● ACTIVITIES
1. Name every person mentioned in the China trade agreement article below.
2. According to the China trade agreement article below, over how many years will the tariffs on the roughly 15 products wind down?
3. Please carry the China trade agreement article below forward from its final sentence.

● PROVIDED PASSAGE
An upgrade to New Zealand’s free-trade agreement with China yesterday secured a wind-down in tariffs on about 15 products over 10 years. That will deliver a $2 million benefit by the 10th year on trade currently worth about $36 million annually, the Wood Processors and Manufacturers Association of New Zealand says.

While that may seem like a small gain, association chair Brian Stanley said the products had been excluded since the original FTA in 2008.

Signals from China earlier this year were that no new products would be added to the agreement in the latest upgrade talks, and he said Prime Minister Jacinda Ardern and Trade and Export Growth Minister David Parker were to be congratulated for getting them “on the table.”

“The government has actually achieved something we didn’t think was ever going to happen,” Stanley told BusinessDesk. “This is a foot in the door.”

China is New Zealand’s biggest export market, with two-way trade between the countries worth about $32 billion in the year ended June 30.

● INFORMATION SHOWN
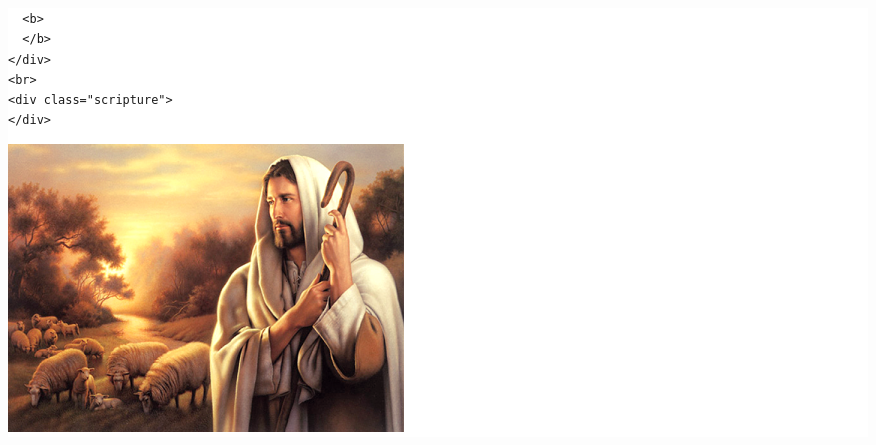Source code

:       <b>
      </b>
    </div>
    <br>
    <div class="scripture">
    </div>         
  </div>
  <div class="image-container">
    <img src='../../pictures/picture_144.jpg'>
  </div>
</div>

● TASK RESULTS
1.
Brian Stanley
Jacinda Ardern
David Parker

2. 10 years

3.
Wood products are New Zealand’s third-largest export commodity. Global sales were worth about $6.5 billion in the year ended Sept. 30, with logs and timber accounting for about $5.2 billion of that. Paper and paperboard exports were worth $498 million in the same period.

China is the biggest market for New Zealand logs and was already an important market for the country’s ply, fibreboard and wood pulp when the original free-trade deal was inked in 2008.

Most wood products didn’t face tariffs then. Of those that did, 48 have since benefited from reductions or their elimination to bring them into line with commitments China has made to other countries, government officials said yesterday.

While the WPMA is pleased by the latest gain, Stanley noted that non-tariff barriers remain an obstacle in many countries, including those New Zealand already has free-trade agreements with.

Manufacturing subsidies are a particular challenge, which in China can include support for everything from electricity to transportation and land purchases, but which can also be hard to prove, he said.